President Donald Trump’s government has pledged at least $9m to Myanmar after the magnitude 7.7 quake. But his administration’s massive cuts to USAID have hindered its ability to respond, while China, Russia, India and other nations have rushed in assistance.

The Trump administration has moved to fire nearly all USAID staff in recent weeks, as billionaire Elon Musk’s Department of Government Efficiency has slashed funding and dismissed contractors across the federal bureaucracy in what it calls an attack on wasteful spending.

The three USAID workers have been sleeping on the streets in the earthquake zone, Wong said, adding that their terminations would take effect in a few months.
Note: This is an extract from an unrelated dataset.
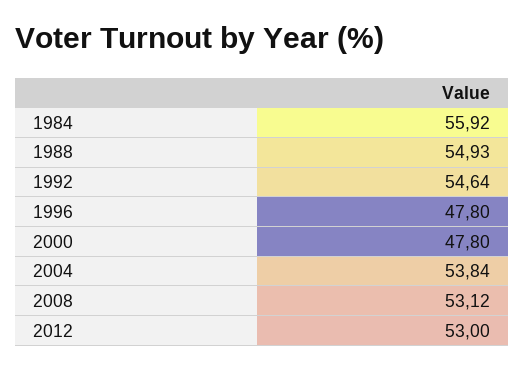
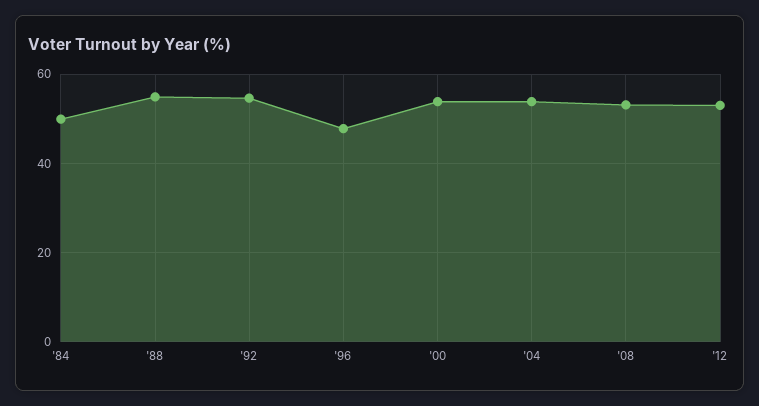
1984: 55.92 -> 50
2000: 47.8 -> 54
Residents have been sleeping outside for fear of aftershocks and further building collapses.

Wong said she is in contact with the remaining USAID staff and that she heard about the terminations after an all-staff meeting on Friday.
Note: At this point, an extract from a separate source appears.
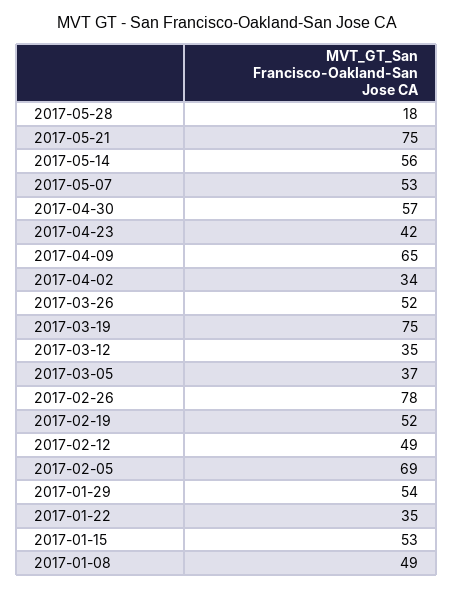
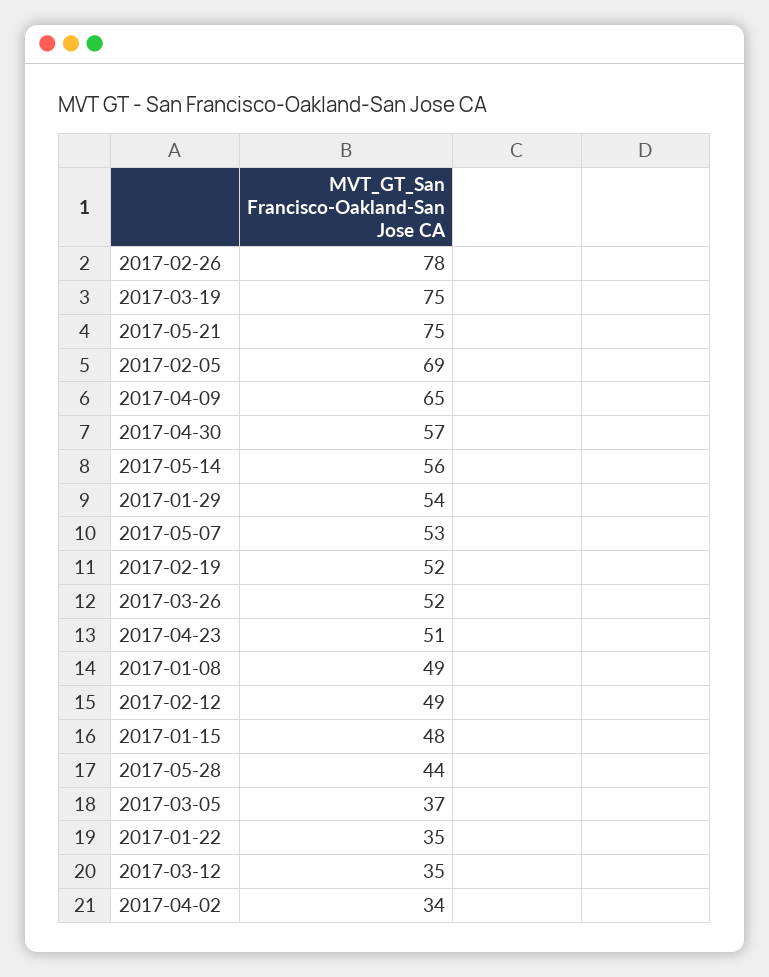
2017-05-28: 18 -> 44
2017-04-23: 42 -> 51
2017-01-15: 53 -> 48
Former USAID staff say most of the people who would have coordinated the response have been let go, while third-party implementing partners have lost contracts. The US State Department did not immediately respond to a request for comment.

Secretary of State Marco Rubio on Friday rejected criticism that Washington was slow to respond to the March 28 earthquake because USAID was dismantled.

Rather, he told reporters in Brussels, Myanmar was not “the easiest place to work”, saying the military government does not like the US and prevents it from operating in the country as it wants to.

The United Nations has said the junta was limiting humanitarian aid.

Rubio said the US would no longer be the world’s top humanitarian donor, calling on other wealthy nations to step up in assisting Myanmar.